Week 3 notes Flashcards
What is a random variable?
A random variable is a function from a sample space S to the real numbers. We denote random variables with capital letters, e.g. X:S go to the set of reals
What is a discrete random variable?
A discrete random variable is a random variable that has only a fintie or countably infinite (think integers or whole numbers) number of possible values
What is a continuous random variable?
A continuous random variable is a random variable wi h infinitely man possible values (think an interval of real numbers, e.g., [0,1])
How is the probability mass function defined?
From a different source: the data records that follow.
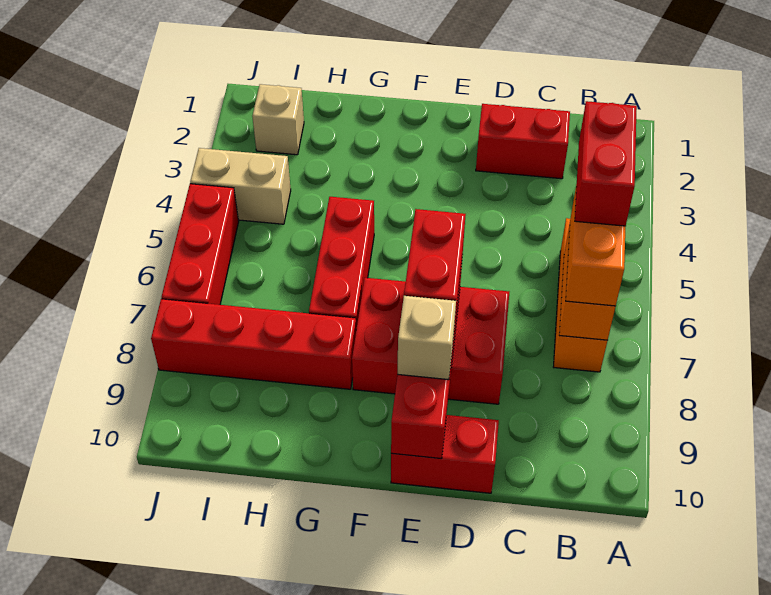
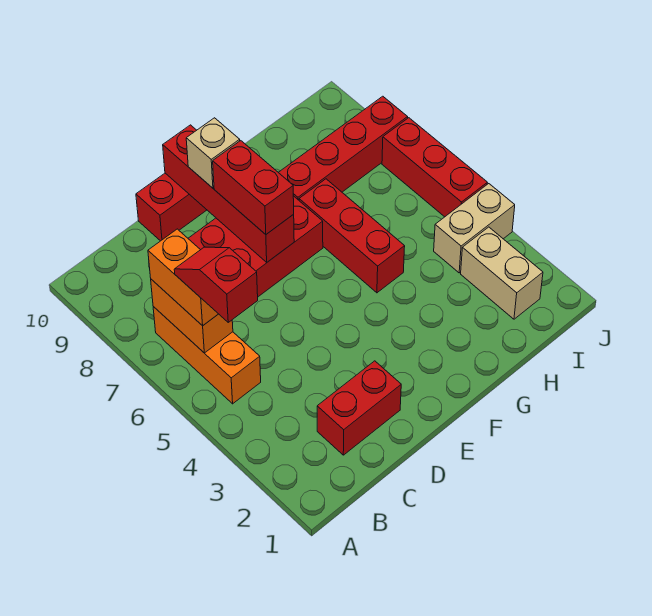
red brick B5:B6 level 4 -> red slope B5:B6 level 4 top 5
tan brick I2 level 1 -> tan brick I2:I3 level 1

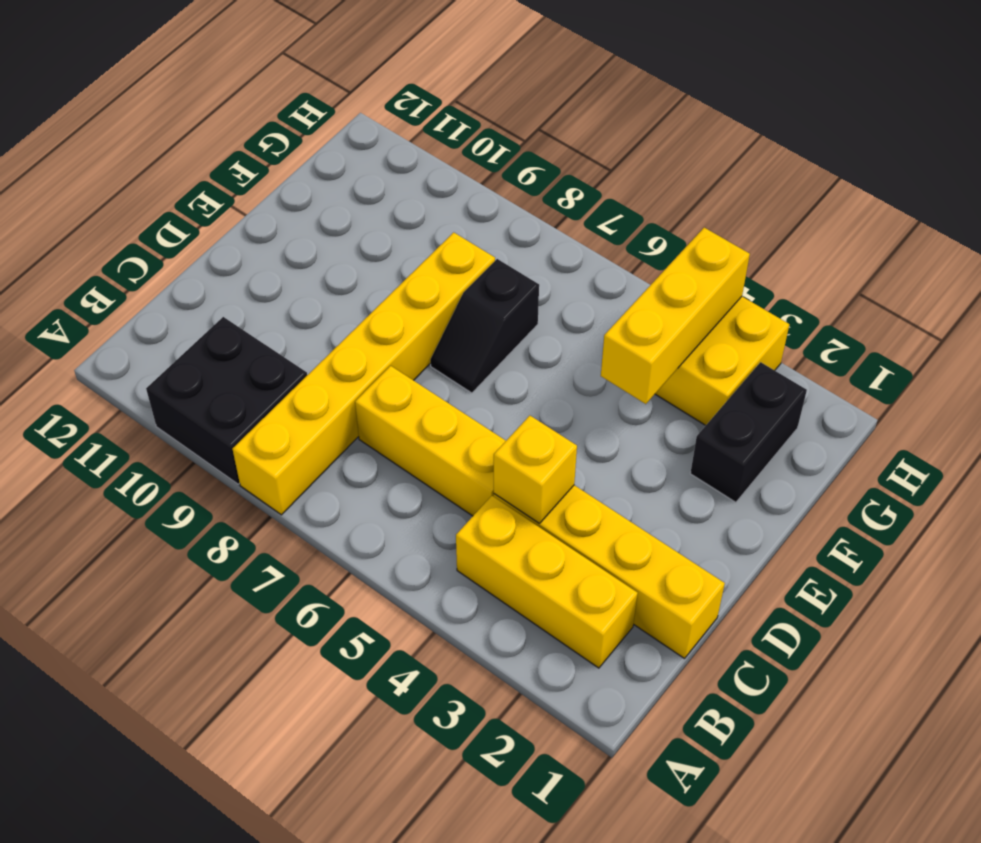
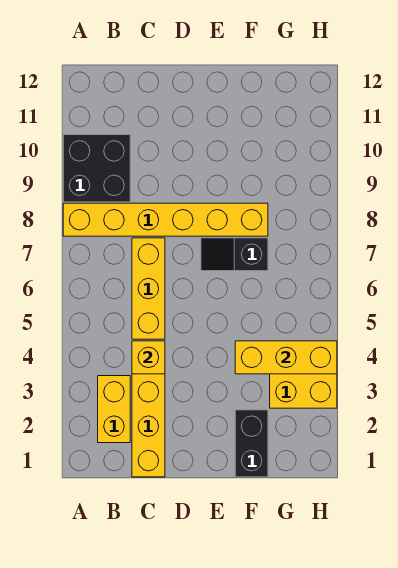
yellow brick B2:B4 level 1 -> yellow brick B2:B3 level 1
black brick F2:G2 level 1 -> black brick F1:F2 level 1

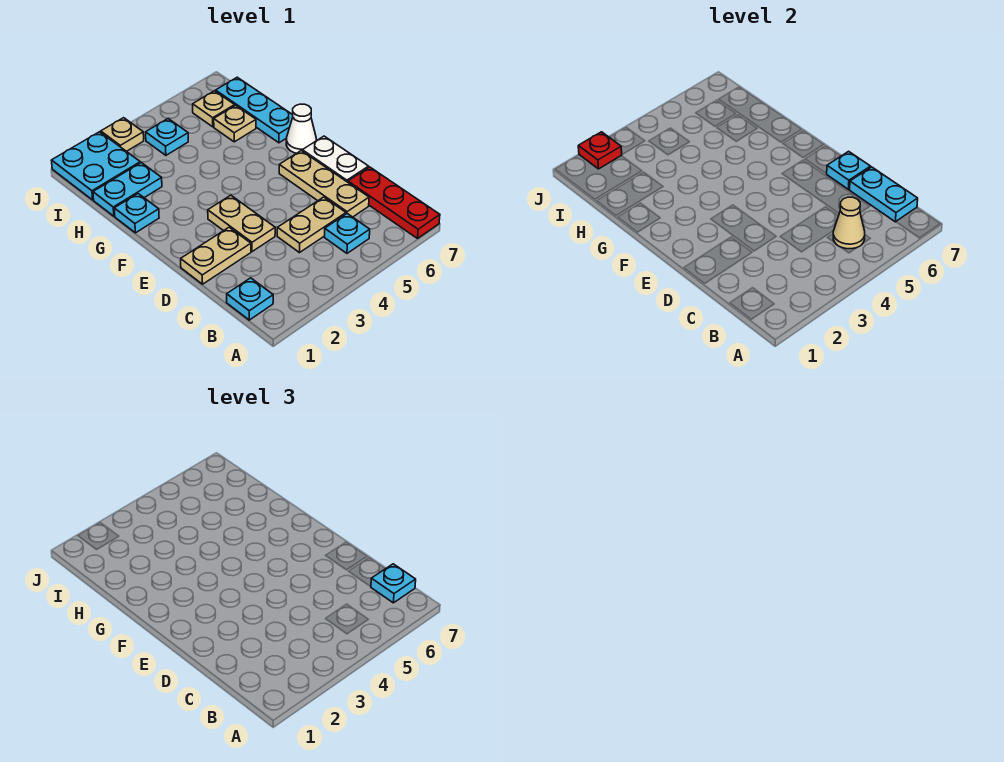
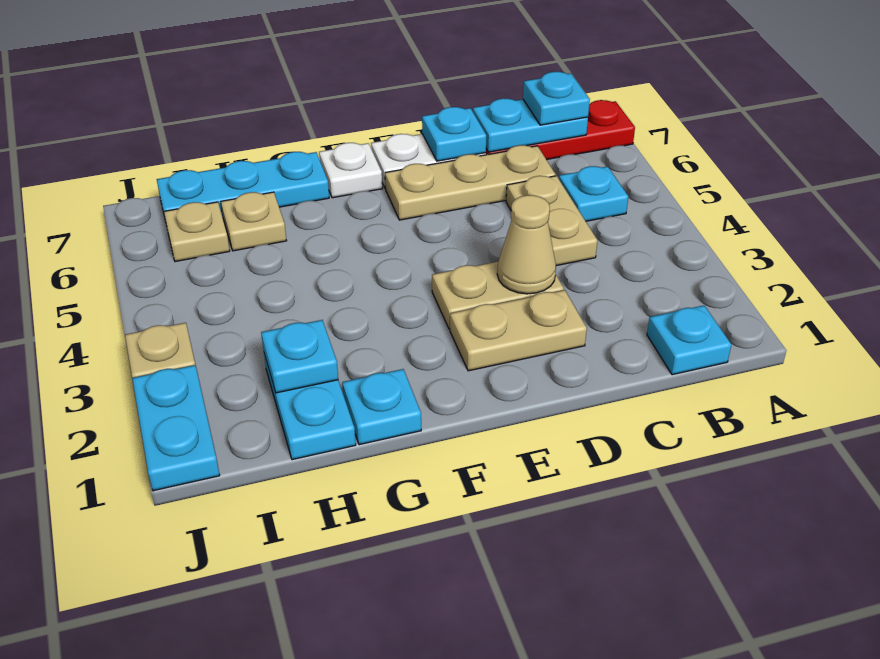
tan cone B5 level 2 -> tan cone D3 level 2
tan plate D1:D2 level 1 -> tan plate D2:E2 level 1
white cone F7 level 1 -> white plate F7 level 1
cyan plate I1:J2 level 1 -> cyan plate J1:J2 level 1
cyan plate I4 level 1 -> cyan plate H2 level 2
red plate J2 level 2 -> none

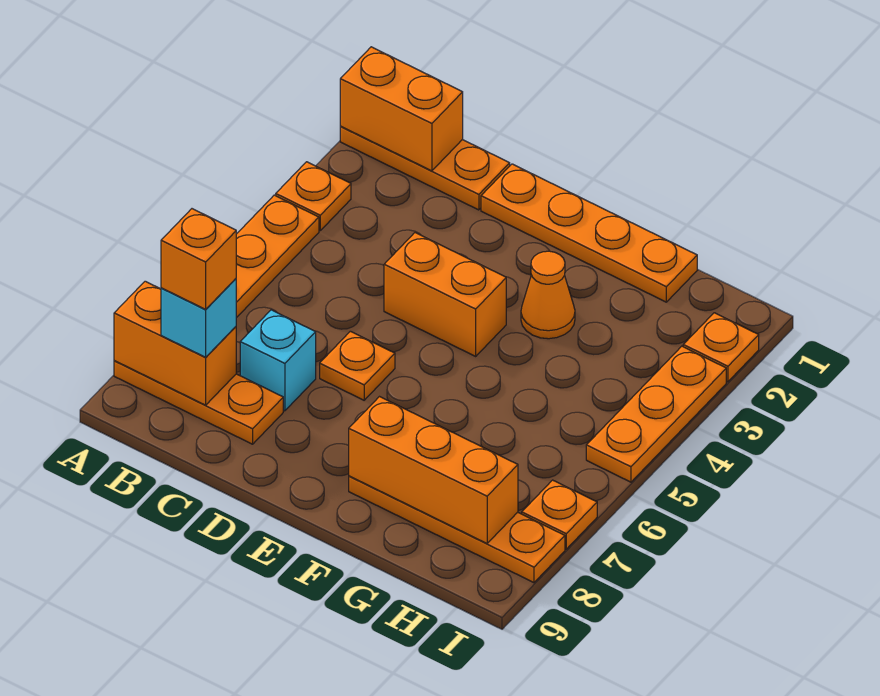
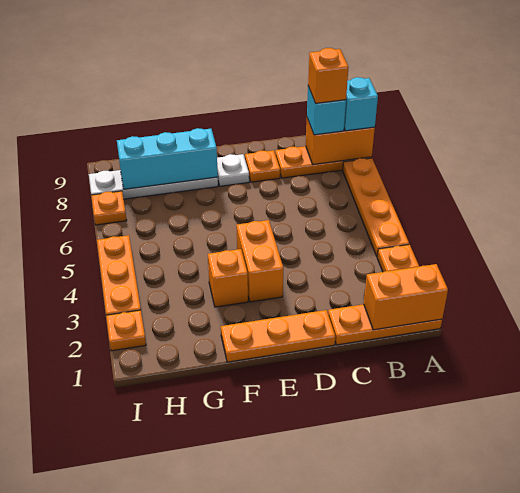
cyan brick C7 level 1 -> cyan brick A8 level 3
orange plate D1:G1 level 1 -> orange plate D1:F1 level 1
orange brick D4:E4 level 1 -> orange brick E3:E4 level 1
orange plate D6 level 1 -> orange plate D8 level 1
none -> white plate E8 level 1
orange cone F3 level 1 -> orange brick F3 level 1
orange plate F8:I8 level 1 -> white plate F8:I8 level 1
orange brick F8:H8 level 2 -> cyan brick F8:H8 level 2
The probability mass function (or frequency function) of a random variable assigns probabilities to the possible values of the random variable. If x1, x2, … denote the possible values of a random variable. X, then the probability mass function is denoted p and we write:
p(xi) = P(X=xi) = P({s is in the sample space | X(s) = xi})
What are the properties of probability mass functions?
Let X be a random variable with possible values denoted x1, x2, …, xi,…, The probability mass function of X, denoted p, must satisfy the following:
1: p(x1) + p(x2) + … =1
2: p(xi) >= 0 for all xi
Furthermore, if A is a subset of possible values of X, then the probability that X takes a value in A is given by:
P(X is an element of A) = The summation for xi is an element of A of p(xi)
How is the cumulative distribution function defined?
The cumulative distribution function (cdf) of a random variable X is denoted F and is given by:
F(x) = P(X>=x), for any x is a real number
What are the properties of cumulative distribution functions?
Let X be a random variable with cdf F. THen F satisfies the following:
1: F is non-decreasing, i.e. F may be constant but otherwise it is increasing
2: the limit as x approaches negative infinity of F(x) is zero, and the limit as x approaches positive infinity of F(x) is one.
What is a Bernoulli random variable?
X is a Bernoulli random variable if it has only two possible values (often denoted 0 and 1)
How is binomial distribution defined?
Suppose that n independent trials are performed, where each trial results in either a “success” (with probability p) or a “failure” (with probability 1-p). If the random variable X denotes the total number of successes in the n trials, then X has a binomial distribution with parameters n and p, which we write X ~ binomial(n,p). The probability mass function of X is given by:
p(x) = P(X=x) =(n choose x) * p^x * (1-p)^(n-x)
for x is a non-negative integer. A binomial distribution can be thought of a sum of n independent Bernoulli random variables.